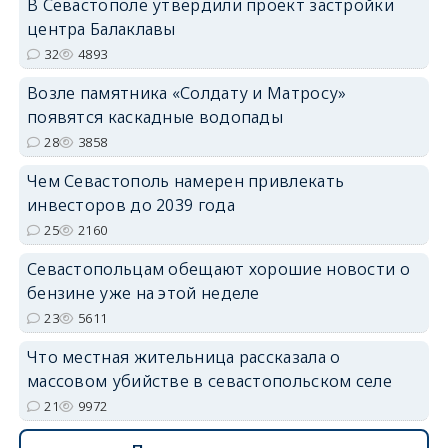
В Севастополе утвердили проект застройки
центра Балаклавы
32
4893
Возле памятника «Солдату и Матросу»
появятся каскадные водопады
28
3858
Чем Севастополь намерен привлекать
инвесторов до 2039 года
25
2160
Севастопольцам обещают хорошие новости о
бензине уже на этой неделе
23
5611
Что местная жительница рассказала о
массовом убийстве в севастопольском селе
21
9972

───

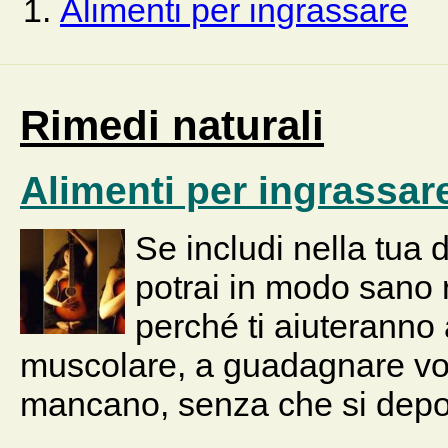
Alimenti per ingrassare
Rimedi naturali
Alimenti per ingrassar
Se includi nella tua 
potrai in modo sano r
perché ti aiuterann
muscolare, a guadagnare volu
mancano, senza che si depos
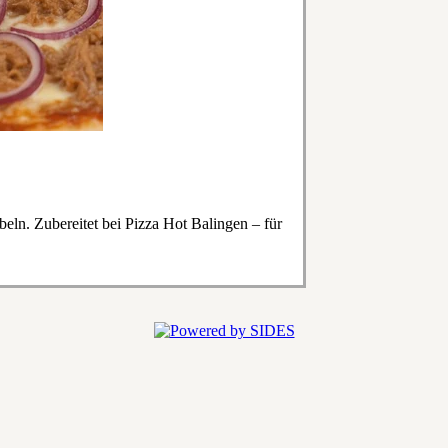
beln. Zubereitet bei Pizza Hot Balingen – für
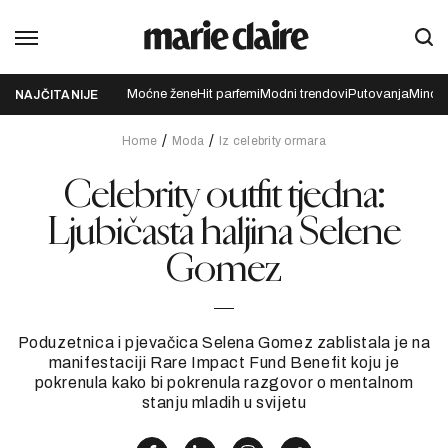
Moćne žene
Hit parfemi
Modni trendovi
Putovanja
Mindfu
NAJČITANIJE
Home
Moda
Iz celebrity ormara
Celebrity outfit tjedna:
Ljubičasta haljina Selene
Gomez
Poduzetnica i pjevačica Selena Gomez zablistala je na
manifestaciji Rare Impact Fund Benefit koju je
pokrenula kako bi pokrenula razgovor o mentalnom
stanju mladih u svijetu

───

* **Exercise requirements**
Copy out the lines above exactly, beginning at the one that contains "pokrenula kako bi" and ending at the one that contains "stanju mladih u svijetu".

* **Response to the task**
pokrenula kako bi pokrenula razgovor o mentalnom
stanju mladih u svijetu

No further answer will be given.